=== Begin Enclosure ===

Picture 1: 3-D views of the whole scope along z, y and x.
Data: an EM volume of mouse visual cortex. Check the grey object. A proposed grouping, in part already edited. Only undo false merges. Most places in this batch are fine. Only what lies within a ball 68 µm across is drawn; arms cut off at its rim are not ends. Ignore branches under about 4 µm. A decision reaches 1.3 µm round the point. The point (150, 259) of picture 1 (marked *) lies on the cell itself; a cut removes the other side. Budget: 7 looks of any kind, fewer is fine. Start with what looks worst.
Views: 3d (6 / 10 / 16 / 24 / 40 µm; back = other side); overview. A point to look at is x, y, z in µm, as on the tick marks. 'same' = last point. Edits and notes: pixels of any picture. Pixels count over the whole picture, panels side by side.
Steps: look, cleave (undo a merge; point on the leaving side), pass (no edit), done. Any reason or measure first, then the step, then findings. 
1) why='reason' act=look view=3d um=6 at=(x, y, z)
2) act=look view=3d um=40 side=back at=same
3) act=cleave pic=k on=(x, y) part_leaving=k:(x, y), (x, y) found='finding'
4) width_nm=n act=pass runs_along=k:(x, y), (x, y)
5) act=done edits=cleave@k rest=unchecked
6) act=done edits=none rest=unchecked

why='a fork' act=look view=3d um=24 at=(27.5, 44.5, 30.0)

=== End Enclosure ===
=== Begin Enclosure ===

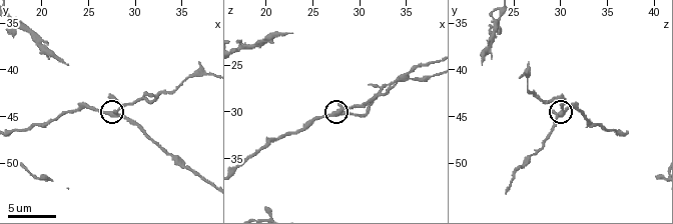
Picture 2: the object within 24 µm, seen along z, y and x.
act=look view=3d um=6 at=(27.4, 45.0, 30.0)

=== End Enclosure ===
=== Begin Enclosure ===

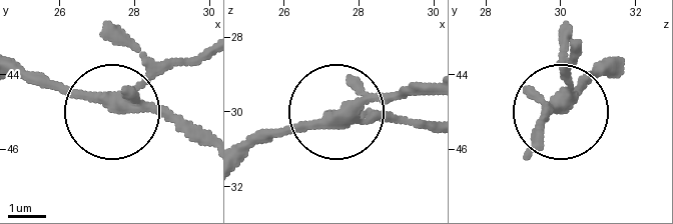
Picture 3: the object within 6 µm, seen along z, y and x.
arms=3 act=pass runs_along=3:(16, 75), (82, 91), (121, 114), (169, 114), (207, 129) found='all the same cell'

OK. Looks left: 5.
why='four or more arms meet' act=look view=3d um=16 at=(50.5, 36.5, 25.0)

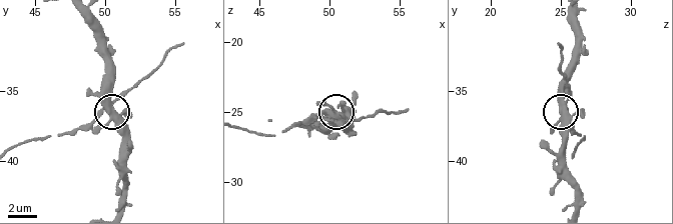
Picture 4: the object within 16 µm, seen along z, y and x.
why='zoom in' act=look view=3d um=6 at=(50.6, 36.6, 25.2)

=== End Enclosure ===

*PROBLEM TO SOLVE*:
Copy the lines that hold the word "point". Take them from the records above.

*SOLVED EXERCISE*:
Data: an EM volume of mouse visual cortex. Check the grey object. A proposed grouping, in part already edited. Only undo false merges. Most places in this batch are fine. Only what lies within a ball 68 µm across is drawn; arms cut off at its rim are not ends. Ignore branches under about 4 µm. A decision reaches 1.3 µm round the point. The point (150, 259) of picture 1 (marked *) lies on the cell itself; a cut removes the other side. Budget: 7 looks of any kind, fewer is fine. Start with what looks worst.
Views: 3d (6 / 10 / 16 / 24 / 40 µm; back = other side); overview. A point to look at is x, y, z in µm, as on the tick marks. 'same' = last point. Edits and notes: pixels of any picture. Pixels count over the whole picture, panels side by side.
Steps: look, cleave (undo a merge; point on the leaving side), pass (no edit), done. Any reason or measure first, then the step, then findings. 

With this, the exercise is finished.